All of this reporting should be supplemented with alerting. In Splunk take this search and create a saved search from it. On the Schedule and Alert tab (assuming you used the pop-up), have it run on a schedule every five minutes. Then specify that it should alert when the number of events is greater than 20, and enter your email address, or better yet your SMS email address. You may also want it to send the events, it will do this as a CSV file, but be cautions, because if someone is trying to break into your site, this file could get large.

This concludes the article. If you tried out using this and made your own tweaks, leave a comment, you may be helping out someone else. And as always, if you liked/hated/questions this article, constructive comments are always welcome.

Happy Splunking.

Thursday, December 04, 2008

Log Analytics: Splunk

Sure, I use logs to troubleshoot problems, but I never gave it much thought as an analytics device since the rise of JavaScript based traffic analysis tools like Omniture and Google Analytics. I must say that I have sorely underestimated the power of logging.

I say this because of a tool that I have begun using called Splunk. If I had to characterize Splunk, I would say that it is a data analysis tool, with the ability to generate reports and alerts based on events.

The data could be an Apache log file, the output of the PS command, or a configuration file that you need to watch for changes. Input sources can come via file, via TCP/UDP port, and other mechanism.

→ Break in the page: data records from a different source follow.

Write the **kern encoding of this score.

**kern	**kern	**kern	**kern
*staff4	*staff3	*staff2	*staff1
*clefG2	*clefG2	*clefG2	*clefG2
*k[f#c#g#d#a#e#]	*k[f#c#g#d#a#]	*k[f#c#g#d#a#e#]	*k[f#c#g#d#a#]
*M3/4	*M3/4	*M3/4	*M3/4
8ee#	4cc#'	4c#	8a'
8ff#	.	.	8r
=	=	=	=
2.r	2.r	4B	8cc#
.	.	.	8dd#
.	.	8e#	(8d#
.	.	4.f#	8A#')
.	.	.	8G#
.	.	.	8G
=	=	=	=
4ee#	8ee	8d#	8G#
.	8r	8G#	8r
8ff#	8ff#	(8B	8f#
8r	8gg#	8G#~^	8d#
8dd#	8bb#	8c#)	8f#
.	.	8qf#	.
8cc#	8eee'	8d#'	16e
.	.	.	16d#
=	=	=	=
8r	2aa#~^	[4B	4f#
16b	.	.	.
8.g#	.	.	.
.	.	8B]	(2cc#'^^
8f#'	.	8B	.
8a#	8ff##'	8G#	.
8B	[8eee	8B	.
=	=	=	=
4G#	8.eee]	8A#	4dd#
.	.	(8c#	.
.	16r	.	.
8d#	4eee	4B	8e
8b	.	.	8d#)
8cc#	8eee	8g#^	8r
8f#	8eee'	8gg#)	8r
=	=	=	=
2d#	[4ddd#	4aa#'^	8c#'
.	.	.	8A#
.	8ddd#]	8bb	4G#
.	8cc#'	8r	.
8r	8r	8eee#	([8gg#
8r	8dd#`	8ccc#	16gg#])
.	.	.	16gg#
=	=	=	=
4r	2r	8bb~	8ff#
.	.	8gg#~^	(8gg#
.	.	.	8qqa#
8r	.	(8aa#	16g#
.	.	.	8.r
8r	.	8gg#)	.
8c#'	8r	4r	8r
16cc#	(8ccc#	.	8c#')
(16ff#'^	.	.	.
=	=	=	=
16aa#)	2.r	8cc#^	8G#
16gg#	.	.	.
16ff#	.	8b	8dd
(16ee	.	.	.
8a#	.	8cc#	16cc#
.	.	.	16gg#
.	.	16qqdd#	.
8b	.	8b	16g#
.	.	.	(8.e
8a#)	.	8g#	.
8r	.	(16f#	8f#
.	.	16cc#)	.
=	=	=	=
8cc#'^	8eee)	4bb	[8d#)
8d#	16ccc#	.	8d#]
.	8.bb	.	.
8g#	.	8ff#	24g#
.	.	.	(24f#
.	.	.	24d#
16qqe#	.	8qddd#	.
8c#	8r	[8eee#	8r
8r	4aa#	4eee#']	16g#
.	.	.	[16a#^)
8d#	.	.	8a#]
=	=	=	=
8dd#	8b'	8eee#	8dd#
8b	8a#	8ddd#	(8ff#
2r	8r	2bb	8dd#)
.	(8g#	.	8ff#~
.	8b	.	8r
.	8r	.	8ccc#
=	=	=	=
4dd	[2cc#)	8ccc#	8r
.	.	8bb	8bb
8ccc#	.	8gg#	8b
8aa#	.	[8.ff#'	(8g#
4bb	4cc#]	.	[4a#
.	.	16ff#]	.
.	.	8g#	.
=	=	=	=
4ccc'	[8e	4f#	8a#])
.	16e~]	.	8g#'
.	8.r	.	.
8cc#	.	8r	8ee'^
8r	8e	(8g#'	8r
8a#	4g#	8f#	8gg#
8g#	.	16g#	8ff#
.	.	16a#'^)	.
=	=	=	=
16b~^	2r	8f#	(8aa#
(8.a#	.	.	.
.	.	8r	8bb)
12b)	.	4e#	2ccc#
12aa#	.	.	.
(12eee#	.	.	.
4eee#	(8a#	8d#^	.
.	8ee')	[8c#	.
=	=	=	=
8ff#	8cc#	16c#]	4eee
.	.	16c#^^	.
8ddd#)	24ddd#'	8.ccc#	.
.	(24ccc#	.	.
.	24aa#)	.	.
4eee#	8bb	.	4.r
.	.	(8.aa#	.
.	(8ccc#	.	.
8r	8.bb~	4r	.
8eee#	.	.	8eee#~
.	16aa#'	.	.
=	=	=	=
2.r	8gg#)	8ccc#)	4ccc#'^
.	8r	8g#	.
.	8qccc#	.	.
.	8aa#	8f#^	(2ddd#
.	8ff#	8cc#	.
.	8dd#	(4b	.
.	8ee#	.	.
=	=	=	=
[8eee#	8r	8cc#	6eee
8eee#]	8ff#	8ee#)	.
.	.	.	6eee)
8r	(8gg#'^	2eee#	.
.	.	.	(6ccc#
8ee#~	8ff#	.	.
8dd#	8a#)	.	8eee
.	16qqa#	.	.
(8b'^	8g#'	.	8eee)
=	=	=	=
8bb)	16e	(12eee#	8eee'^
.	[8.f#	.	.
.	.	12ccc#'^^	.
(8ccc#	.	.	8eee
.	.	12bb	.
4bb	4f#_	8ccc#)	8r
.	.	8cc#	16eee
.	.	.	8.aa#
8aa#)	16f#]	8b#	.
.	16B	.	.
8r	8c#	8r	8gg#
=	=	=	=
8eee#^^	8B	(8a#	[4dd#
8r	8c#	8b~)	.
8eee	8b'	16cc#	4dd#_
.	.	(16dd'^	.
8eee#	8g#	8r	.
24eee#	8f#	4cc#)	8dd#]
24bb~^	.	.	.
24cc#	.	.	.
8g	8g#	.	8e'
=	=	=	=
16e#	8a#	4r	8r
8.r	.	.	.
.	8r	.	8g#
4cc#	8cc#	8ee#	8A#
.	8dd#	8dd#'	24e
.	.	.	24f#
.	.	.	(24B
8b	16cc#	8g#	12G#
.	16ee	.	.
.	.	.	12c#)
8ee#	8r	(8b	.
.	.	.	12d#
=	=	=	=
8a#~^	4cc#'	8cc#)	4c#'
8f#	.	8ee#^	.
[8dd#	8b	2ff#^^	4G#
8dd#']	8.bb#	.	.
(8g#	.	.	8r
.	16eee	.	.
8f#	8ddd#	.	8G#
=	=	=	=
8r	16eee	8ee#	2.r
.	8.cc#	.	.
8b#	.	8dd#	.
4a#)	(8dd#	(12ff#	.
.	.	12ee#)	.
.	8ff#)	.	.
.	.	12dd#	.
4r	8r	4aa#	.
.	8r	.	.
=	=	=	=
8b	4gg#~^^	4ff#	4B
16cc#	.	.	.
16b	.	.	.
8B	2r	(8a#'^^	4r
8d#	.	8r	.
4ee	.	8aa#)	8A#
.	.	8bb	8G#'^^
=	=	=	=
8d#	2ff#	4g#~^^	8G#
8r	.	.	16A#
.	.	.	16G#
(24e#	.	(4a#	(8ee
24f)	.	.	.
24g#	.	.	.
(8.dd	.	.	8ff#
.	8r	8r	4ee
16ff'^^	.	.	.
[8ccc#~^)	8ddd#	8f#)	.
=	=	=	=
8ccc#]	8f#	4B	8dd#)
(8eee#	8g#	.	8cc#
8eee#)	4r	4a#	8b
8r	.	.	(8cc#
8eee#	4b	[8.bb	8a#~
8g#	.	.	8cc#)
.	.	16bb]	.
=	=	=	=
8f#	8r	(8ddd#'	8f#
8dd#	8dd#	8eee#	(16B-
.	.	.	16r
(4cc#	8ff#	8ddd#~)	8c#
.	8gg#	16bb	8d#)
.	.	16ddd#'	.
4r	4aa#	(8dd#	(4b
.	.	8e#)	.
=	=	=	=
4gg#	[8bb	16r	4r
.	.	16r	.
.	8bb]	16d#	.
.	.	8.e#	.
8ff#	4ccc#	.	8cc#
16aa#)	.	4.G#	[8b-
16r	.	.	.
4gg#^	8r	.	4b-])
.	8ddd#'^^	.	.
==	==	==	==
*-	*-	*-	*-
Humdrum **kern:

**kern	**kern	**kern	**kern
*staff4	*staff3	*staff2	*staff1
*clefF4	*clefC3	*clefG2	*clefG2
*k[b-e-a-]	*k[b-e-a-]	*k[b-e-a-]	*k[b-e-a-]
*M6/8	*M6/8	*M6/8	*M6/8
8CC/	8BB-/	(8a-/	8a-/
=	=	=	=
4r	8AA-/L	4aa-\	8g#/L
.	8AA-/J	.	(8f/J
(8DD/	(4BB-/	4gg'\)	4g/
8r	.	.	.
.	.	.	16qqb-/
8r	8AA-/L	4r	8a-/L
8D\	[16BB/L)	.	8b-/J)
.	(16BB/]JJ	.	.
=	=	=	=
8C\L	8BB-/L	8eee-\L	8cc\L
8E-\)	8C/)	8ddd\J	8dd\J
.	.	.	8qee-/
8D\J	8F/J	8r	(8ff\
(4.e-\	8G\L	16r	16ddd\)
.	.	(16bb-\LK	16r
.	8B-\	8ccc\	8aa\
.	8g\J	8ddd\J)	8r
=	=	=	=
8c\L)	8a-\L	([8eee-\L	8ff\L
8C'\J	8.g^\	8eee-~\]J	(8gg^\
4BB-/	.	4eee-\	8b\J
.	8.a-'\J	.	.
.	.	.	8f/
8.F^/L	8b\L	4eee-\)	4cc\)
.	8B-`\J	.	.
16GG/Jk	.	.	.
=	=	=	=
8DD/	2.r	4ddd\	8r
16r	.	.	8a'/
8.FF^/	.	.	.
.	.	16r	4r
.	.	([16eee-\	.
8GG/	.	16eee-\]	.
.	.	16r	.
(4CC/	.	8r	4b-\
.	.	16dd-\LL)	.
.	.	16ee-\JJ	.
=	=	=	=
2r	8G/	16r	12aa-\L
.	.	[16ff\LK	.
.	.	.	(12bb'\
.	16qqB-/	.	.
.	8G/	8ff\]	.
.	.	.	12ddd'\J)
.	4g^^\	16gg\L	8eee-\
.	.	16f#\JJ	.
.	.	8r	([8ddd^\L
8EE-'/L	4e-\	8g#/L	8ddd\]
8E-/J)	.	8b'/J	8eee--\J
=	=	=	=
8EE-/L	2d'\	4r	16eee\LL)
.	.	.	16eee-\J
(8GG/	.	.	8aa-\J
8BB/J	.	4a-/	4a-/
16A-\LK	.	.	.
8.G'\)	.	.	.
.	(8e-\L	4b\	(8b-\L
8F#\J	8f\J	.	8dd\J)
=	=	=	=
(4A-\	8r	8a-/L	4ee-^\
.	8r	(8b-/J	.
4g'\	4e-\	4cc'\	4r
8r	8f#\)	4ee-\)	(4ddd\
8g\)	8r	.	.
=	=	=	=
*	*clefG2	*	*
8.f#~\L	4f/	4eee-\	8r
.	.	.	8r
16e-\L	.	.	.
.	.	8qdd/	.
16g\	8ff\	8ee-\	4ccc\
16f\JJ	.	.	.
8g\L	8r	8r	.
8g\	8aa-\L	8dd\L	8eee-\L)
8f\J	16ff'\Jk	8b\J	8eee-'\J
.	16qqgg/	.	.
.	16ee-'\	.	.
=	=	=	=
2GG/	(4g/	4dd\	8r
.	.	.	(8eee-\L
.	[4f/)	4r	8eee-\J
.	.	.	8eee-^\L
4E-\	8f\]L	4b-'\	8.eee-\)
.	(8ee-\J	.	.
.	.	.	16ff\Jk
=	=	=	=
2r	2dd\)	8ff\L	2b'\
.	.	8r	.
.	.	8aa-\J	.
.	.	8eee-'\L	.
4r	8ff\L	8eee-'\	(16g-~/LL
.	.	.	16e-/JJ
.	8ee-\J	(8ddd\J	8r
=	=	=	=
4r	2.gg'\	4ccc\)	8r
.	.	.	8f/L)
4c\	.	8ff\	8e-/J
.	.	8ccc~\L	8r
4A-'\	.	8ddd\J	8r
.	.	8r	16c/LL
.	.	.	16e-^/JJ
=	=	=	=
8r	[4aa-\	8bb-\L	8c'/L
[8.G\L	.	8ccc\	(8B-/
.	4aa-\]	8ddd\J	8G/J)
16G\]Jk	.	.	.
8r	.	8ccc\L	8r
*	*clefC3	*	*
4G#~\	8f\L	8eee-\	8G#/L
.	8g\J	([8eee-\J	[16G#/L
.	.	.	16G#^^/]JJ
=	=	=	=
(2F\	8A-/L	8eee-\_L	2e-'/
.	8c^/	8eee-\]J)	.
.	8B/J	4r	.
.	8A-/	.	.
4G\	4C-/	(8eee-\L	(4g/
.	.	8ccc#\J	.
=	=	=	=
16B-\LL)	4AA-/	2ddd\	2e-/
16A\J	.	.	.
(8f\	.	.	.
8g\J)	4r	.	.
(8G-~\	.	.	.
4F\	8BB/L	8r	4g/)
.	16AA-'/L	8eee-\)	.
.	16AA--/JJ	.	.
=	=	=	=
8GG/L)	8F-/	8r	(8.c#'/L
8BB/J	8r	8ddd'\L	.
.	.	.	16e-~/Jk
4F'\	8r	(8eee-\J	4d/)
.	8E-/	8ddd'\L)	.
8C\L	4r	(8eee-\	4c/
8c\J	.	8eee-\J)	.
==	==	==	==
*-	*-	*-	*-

The analysis of the data is done via a search, but the language is quite complex. The search allows you to target a specific data source, or class of sources (like all of your access logs), extract fields from the log entries using a regex (or just split key/val pairs), transform the data, and them chart it as a line, pie, bar, or other type of chart.

Here are some specific examples of what I have been doing with it.

Response Times - With a little aspect, I was able to wrap all of my controller methods (and some repository methods too), and have them dump response time data to a file. The data looks like this.

app=my-app;class=org.example.Demo;method=doSearch;response=348
app=my-app;class=org.example.Demo;method=doSearch;response=654
app=my-app;class=org.example.Demo;method=doSearch;response=439

All of this data is logged using commons-logging, and put into a separate performance.log file to separate it out from other logging. The result is that I can create a search for any class/method, and generate a chart of min/avg/max response times for that method. This allows me to spot any degradation that might occur over time (as the DB gets larger), or during certain parts of the day (when the network is congested). I can then set up an alert so that if the response times exceed a threshold, Splunk will send me an email (or execute a script).

Change Control - Simply put, I can have Splunk monitor a configuration file, and it will log any changes to that file. I can then use Splunk's diff command to see the actual change. Again, I can have it email me when a change occurs.

Service Unavailability - Because all of my Java application servers sit behind an Apache proxy, I can monitor the Apache logs and look for proxy errors (501, 503, 504). Splunk is able to alert me when these events occur because it can parse the logs and look specifically for these error codes. With Apache specifically this is super each because Splunk already knows how to parse an Apache log using a standard format. This can be more effective that monitoring that uses polling because polling will only let you know if the service is done when the polling occurred, when Splunk can alert me even if only a single hit against the site caused a proxy error.

There is much more to Splunk, and I still have much to learn, but I hope this helps provide some insight as to its capabilities.